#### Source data

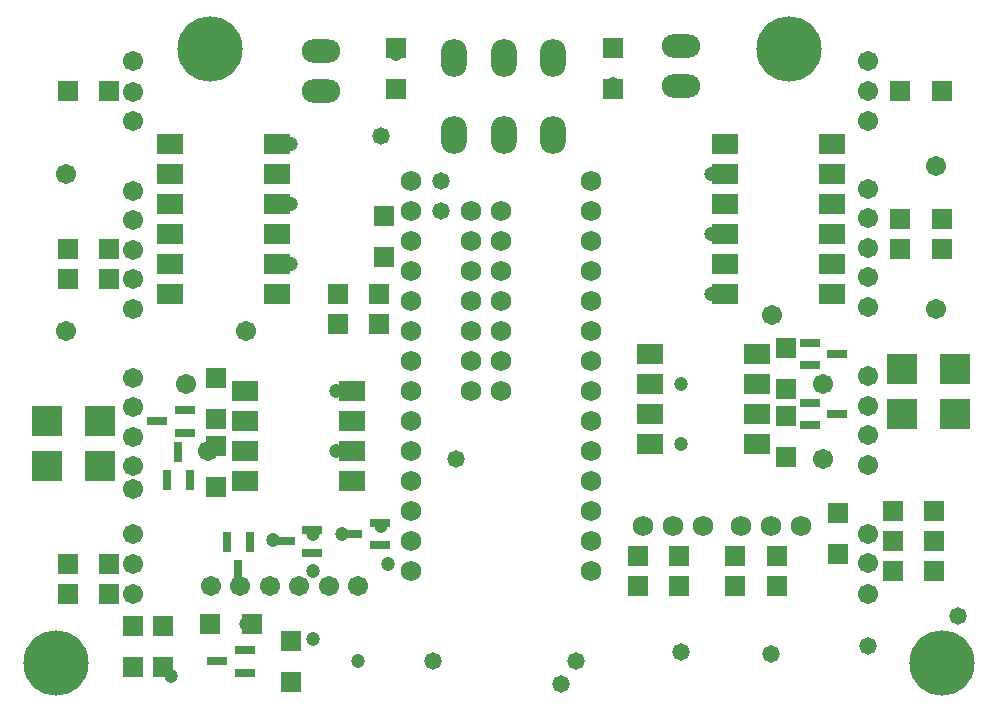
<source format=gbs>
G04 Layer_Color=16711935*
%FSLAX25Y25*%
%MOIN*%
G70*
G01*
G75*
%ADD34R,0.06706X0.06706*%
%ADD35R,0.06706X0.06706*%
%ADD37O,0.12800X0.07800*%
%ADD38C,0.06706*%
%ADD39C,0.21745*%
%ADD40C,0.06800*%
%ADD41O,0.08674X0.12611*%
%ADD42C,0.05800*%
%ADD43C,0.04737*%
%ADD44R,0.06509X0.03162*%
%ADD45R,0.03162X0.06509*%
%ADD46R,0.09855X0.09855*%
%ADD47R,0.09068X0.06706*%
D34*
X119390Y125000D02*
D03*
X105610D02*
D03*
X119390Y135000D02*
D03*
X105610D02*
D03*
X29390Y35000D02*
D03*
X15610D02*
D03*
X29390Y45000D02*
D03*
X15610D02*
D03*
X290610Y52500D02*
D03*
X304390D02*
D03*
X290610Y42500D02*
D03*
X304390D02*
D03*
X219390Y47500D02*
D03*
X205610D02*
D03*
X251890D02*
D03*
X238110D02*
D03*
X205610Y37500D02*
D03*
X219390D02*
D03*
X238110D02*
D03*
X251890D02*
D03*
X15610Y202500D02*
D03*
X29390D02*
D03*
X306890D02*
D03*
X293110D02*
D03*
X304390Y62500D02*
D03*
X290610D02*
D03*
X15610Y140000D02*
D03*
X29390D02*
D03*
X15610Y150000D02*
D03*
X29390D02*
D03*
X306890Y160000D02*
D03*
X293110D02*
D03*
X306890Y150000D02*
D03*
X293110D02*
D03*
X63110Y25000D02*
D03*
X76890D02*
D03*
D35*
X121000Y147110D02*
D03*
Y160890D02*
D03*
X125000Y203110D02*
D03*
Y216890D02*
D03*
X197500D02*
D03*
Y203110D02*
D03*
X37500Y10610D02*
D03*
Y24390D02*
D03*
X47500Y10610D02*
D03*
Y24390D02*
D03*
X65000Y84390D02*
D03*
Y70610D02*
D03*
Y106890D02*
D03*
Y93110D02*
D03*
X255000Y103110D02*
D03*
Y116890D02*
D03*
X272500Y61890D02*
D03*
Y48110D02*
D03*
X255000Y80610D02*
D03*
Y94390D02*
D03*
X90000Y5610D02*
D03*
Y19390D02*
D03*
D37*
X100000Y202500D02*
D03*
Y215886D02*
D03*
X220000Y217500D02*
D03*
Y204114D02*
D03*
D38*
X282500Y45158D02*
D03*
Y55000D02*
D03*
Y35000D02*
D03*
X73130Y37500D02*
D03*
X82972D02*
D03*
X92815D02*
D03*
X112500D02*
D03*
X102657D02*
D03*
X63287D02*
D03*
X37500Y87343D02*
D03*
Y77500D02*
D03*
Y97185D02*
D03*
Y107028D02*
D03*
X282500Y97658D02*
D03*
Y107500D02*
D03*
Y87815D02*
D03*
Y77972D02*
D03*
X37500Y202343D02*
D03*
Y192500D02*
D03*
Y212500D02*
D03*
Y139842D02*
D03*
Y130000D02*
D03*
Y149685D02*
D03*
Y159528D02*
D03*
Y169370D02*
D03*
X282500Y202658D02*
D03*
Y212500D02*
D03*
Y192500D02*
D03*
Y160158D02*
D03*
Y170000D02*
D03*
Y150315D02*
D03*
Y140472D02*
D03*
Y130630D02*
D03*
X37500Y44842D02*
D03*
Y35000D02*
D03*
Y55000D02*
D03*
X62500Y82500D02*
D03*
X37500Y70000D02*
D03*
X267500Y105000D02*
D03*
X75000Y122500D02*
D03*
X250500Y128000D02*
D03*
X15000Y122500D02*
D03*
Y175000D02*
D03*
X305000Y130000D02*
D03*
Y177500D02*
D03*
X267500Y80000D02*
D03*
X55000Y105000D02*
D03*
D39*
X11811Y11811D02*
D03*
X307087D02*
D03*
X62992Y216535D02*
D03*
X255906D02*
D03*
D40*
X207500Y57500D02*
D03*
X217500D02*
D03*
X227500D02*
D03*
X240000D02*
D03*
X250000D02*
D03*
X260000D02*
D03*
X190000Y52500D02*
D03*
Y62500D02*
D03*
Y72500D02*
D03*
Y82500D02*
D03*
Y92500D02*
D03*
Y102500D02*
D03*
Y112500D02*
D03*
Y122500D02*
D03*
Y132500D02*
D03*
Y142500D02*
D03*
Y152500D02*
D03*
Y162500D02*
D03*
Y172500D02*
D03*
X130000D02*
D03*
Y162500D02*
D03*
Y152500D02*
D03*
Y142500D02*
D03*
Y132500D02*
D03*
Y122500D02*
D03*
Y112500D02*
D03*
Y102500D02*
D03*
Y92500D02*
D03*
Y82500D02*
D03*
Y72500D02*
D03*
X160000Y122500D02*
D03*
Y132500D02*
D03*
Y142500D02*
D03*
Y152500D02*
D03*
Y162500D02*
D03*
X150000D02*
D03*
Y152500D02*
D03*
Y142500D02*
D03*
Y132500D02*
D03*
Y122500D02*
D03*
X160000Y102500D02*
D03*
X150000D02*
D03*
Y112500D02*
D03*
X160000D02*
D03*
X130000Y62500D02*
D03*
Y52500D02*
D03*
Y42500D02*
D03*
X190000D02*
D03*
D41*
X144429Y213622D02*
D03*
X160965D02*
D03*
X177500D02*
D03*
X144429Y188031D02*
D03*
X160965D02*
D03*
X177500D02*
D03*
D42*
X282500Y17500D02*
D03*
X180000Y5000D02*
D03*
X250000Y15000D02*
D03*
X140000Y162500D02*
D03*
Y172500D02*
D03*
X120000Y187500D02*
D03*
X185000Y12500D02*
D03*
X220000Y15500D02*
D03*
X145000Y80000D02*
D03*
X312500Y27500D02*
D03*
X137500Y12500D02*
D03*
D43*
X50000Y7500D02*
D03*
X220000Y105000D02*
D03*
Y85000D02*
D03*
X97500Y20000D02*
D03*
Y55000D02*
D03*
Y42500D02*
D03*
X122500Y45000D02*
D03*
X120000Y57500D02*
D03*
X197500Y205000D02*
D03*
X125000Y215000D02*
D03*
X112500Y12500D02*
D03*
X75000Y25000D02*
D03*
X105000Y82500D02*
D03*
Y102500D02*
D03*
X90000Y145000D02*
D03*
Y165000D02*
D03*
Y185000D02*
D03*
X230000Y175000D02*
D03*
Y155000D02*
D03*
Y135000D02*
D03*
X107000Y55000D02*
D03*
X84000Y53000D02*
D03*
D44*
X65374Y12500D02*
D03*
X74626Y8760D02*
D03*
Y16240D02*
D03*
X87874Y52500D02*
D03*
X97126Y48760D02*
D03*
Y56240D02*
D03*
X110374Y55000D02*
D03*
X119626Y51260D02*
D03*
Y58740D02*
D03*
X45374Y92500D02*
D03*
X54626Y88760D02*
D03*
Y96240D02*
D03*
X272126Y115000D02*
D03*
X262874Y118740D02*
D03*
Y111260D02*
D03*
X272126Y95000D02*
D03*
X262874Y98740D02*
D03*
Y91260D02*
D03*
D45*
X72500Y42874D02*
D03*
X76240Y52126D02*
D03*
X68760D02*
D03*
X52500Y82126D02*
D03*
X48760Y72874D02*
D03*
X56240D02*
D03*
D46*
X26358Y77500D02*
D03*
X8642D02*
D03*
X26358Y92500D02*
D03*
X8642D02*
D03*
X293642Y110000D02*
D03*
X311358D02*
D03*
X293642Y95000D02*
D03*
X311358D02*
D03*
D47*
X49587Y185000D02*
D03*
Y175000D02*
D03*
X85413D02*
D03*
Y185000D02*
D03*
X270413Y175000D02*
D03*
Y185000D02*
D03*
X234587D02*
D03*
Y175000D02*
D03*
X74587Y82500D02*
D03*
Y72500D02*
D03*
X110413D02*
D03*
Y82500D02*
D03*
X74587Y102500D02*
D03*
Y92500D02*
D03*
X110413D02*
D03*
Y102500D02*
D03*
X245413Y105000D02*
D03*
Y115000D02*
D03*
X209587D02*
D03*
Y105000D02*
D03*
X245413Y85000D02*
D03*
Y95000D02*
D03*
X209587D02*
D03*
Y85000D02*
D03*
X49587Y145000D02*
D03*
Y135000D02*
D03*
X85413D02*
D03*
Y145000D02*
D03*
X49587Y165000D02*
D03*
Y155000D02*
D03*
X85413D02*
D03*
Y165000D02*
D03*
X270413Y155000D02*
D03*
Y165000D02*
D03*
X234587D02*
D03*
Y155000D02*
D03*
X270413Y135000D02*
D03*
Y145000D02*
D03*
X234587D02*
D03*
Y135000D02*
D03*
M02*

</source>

#### Problem description
When pictures appear in the records above, leave them out and reproduce exactly each line from the first through the line containing "X15610Y202500D02*", both included.

#### Written solution
<source format=gbs>
G04 Layer_Color=16711935*
%FSLAX25Y25*%
%MOIN*%
G70*
G01*
G75*
%ADD34R,0.06706X0.06706*%
%ADD35R,0.06706X0.06706*%
%ADD37O,0.12800X0.07800*%
%ADD38C,0.06706*%
%ADD39C,0.21745*%
%ADD40C,0.06800*%
%ADD41O,0.08674X0.12611*%
%ADD42C,0.05800*%
%ADD43C,0.04737*%
%ADD44R,0.06509X0.03162*%
%ADD45R,0.03162X0.06509*%
%ADD46R,0.09855X0.09855*%
%ADD47R,0.09068X0.06706*%
D34*
X119390Y125000D02*
D03*
X105610D02*
D03*
X119390Y135000D02*
D03*
X105610D02*
D03*
X29390Y35000D02*
D03*
X15610D02*
D03*
X29390Y45000D02*
D03*
X15610D02*
D03*
X290610Y52500D02*
D03*
X304390D02*
D03*
X290610Y42500D02*
D03*
X304390D02*
D03*
X219390Y47500D02*
D03*
X205610D02*
D03*
X251890D02*
D03*
X238110D02*
D03*
X205610Y37500D02*
D03*
X219390D02*
D03*
X238110D02*
D03*
X251890D02*
D03*
X15610Y202500D02*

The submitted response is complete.